BRANO:
__________________________________________________
Dall’avvio della specialità autonomistica molta strada si è percorsa, e certamente si è compiuta la prima modernizzazione della Sardegna, ma i problemi più rilevanti che hanno storicamente caratterizzato la questione sarda sono ancora all’ordine del giorno del dibattito politico, istituzionale sociale, e oggi attendono soluzioni diverse e in linea con le dinamiche di questi tempi.
Ciò che la Sardegna chiede allo Stato è soprattutto pari opportunità, rispetto alle altre regioni del Paese, e dunque l’affermazione e pratica del principio di giustizia. Non mera solidarietà, ma vera giustizia. Una comunità nazionale è tale se si costruisce sulla reciprocità e su positive relazioni interistituzionali tra le diverse aree dell’Italia. Quindi cooperazione e reciprocità per promuovere e affermare i diritti della persona e dei cittadini. Sono queste le condizioni della giustizia perché presuppongono il riconoscimento di sé e dell’altro (in questo caso la Regione Sardegna e lo Stato) all’insegna della equità. Le vicende storicamente aperte, lo ripetiamo ancora una volta, dei costi della insularità, dell’energia, della continuità territoriale e dei trasporti, degli inadeguati livelli di infrastrutturazione materiale e immateriale, per quanto di competenza dello Stato, attestano il diritto della Sardegna alle pari opportunità e alla uguaglianza con gli altri territori e regioni del Paese.
3) I documenti della programmazione unitaria per leggere la rilevanza dell’autonomia finanziaria della Regione.
Il bilancio e la legge di stabilità sono i documenti che sostanziano la manovra finanziaria e di bilancio della Regione Sardegna. Il bilancio è la proiezione contabile delle norme vigenti. La legge di stabilità opera invece per ricondurre gli andamenti tendenziali a quelli fissati dai documenti programmatici, in primo luogo il DEFR e la relativa Nota di aggiornamento. La legge di stabilità contiene quindi norme tese a realizzare effetti finanziari con decorrenza dal primo anno considerato nel bilancio di previsione. Gli obiettivi da raggiungere sono quelli evidenziati dal Programma regionale e pluriennale di sviluppo.
Il Programma regionale di sviluppo si basa sul concetto di identità sarda e si sostanzia di 7 strategie: identità politico-istituzionale, identità economica, identità territoriale, ambientale e turistica, identità sociale del lavoro e della salute, identità culturale, identità rurale, identità della insularità. Il DEFR valuta lo stato dell’arte e individua per ciascuna le prospettive del triennio 2024-2026.
__________________________________________________
DATI FORNITI:
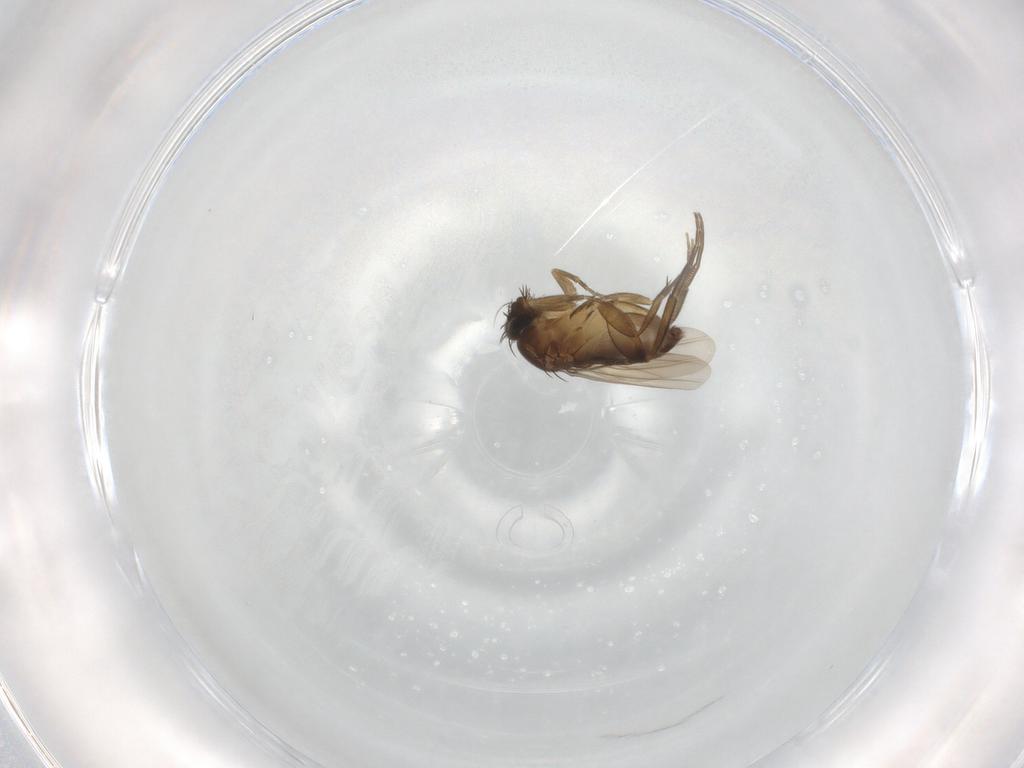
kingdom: Animalia
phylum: Arthropoda
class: Insecta
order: Diptera
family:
__________________________________________________
ISTRUZIONI:
- a) Elenchi le strategie su cui si fonda il Programma regionale di sviluppo secondo il brano sull'autonomia della Sardegna.
- b) Riprenda il brano sull'autonomia della Sardegna dopo la sua ultima frase e ne prosegua il testo.
Le voci provengono da un'altra fonte.

RISPOSTE:
- a)
- identità politico-istituzionale
- identità economica
- identità territoriale, ambientale e turistica
- identità sociale del lavoro e della salute
- identità culturale
- identità rurale
- identità della insularità

- b)
Sulla manovra finanziaria e di bilancio il confronto con la Giunta regionale prima dell’approvazione è da anni però del tutto inesistente, salvo qualche riunione con l’Assessore alla Programmazione, e altrettanto dopo la sua approvazione e prima del passaggio alla competente Commissione. Da ricordare, al contrario, una tradizione pluridecennale di confronto tra il Sindacato e la Giunta regionale, anche con accordi specifici che trovavano riscontro nei documenti della manovra finanziaria e di bilancio.
Sul merito dei documenti (Programma di sviluppo e DEFR) c’è da evidenziare una declinazione degli obiettivi, attraverso le 7 strategie, che appare propagandistica e per nulla connessa con la realtà dei problemi. Come ad esempio l’identità del lavoro, che non viene esplicitata nel suo significato e risulta riduttiva negli obiettivi da raggiungere. Altrettanto deludenti sono le altre strategie, in particolare l’identità della sanità, quella sociale e della insularità. È sufficiente infatti valutarne la portata osservando la crisi e le carenze del sistema della medicina territoriale, della prevenzione e cura, delle liste d’attesa, dell’assenza in tante comunità dei medici di famiglia, l’aumento delle povertà relative e assolute, il mancato monitoraggio dell’efficacia della spesa.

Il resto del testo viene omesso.